▸ Directions: Transcribe the data below verbatim, leaving out the pictures.

▸ Information supplied:

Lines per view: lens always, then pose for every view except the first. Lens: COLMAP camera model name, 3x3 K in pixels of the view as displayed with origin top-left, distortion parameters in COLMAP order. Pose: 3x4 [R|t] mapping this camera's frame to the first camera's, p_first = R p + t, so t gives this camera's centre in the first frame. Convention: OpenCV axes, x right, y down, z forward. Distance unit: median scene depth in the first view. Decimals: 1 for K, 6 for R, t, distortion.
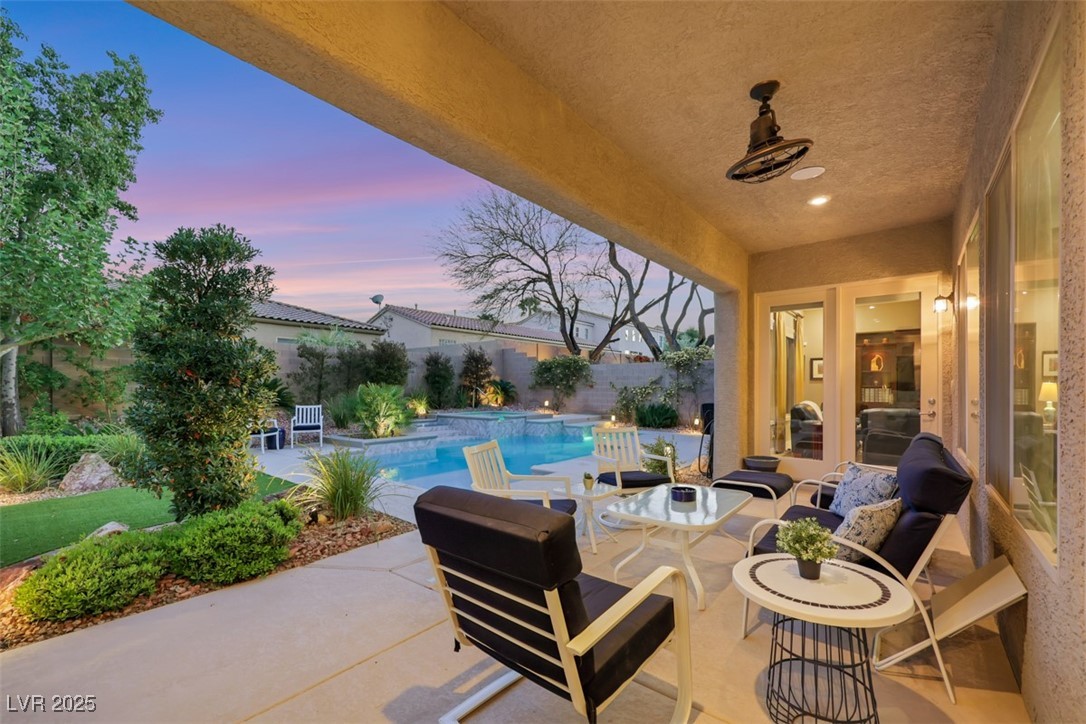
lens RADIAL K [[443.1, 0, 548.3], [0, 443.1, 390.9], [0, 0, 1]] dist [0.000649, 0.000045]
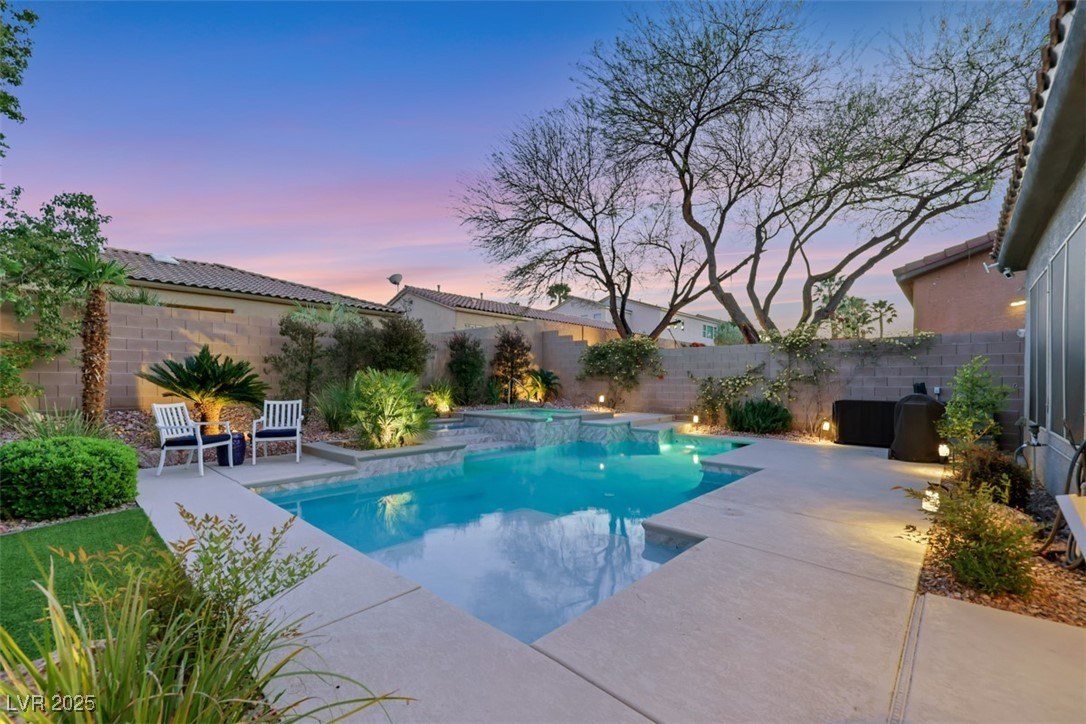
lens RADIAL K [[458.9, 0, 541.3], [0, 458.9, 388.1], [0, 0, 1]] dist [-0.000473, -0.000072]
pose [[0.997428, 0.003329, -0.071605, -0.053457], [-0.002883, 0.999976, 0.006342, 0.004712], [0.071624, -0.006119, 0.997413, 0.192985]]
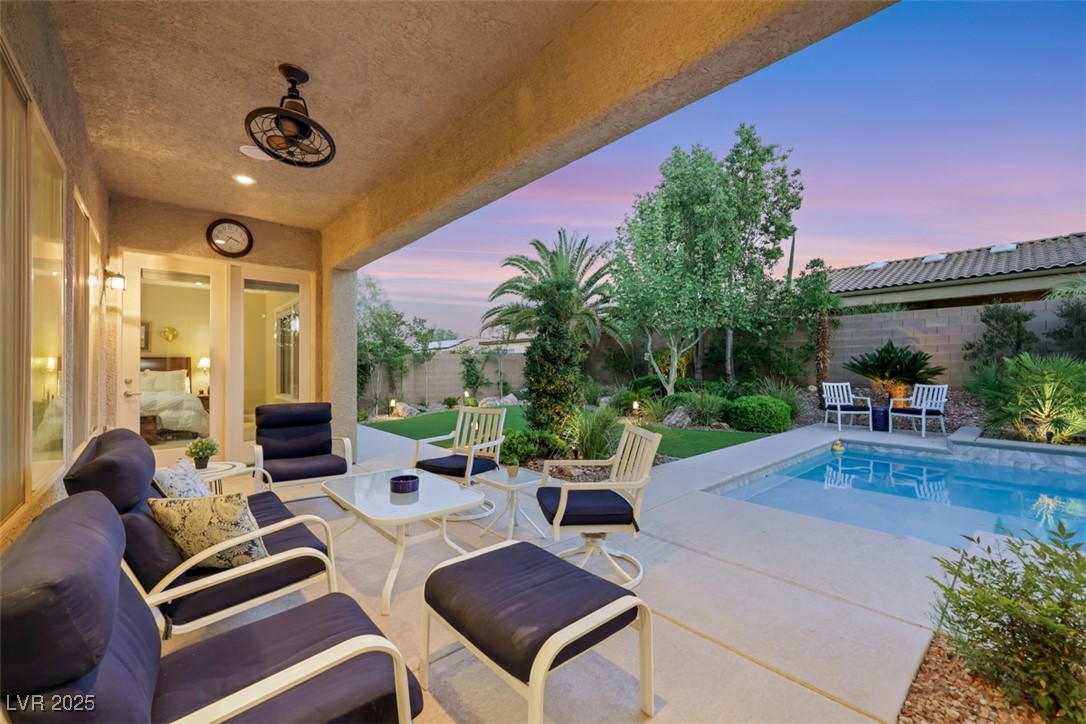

▸ Answer space:
Lines per view: lens always, then pose for every view except the first. Lens: COLMAP camera model name, 3x3 K in pixels of the view as displayed with origin top-left, distortion parameters in COLMAP order. Pose: 3x4 [R|t] mapping this camera's frame to the first camera's, p_first = R p + t, so t gives this camera's centre in the first frame. Convention: OpenCV axes, x right, y down, z forward. Distance unit: median scene depth in the first view. Decimals: 1 for K, 6 for R, t, distortion.
lens RADIAL K [[443.1, 0, 548.3], [0, 443.1, 390.9], [0, 0, 1]] dist [0.000649, 0.000045]
lens RADIAL K [[458.9, 0, 541.3], [0, 458.9, 388.1], [0, 0, 1]] dist [-0.000473, -0.000072]
pose [[0.997428, 0.003329, -0.071605, -0.053457], [-0.002883, 0.999976, 0.006342, 0.004712], [0.071624, -0.006119, 0.997413, 0.192985]]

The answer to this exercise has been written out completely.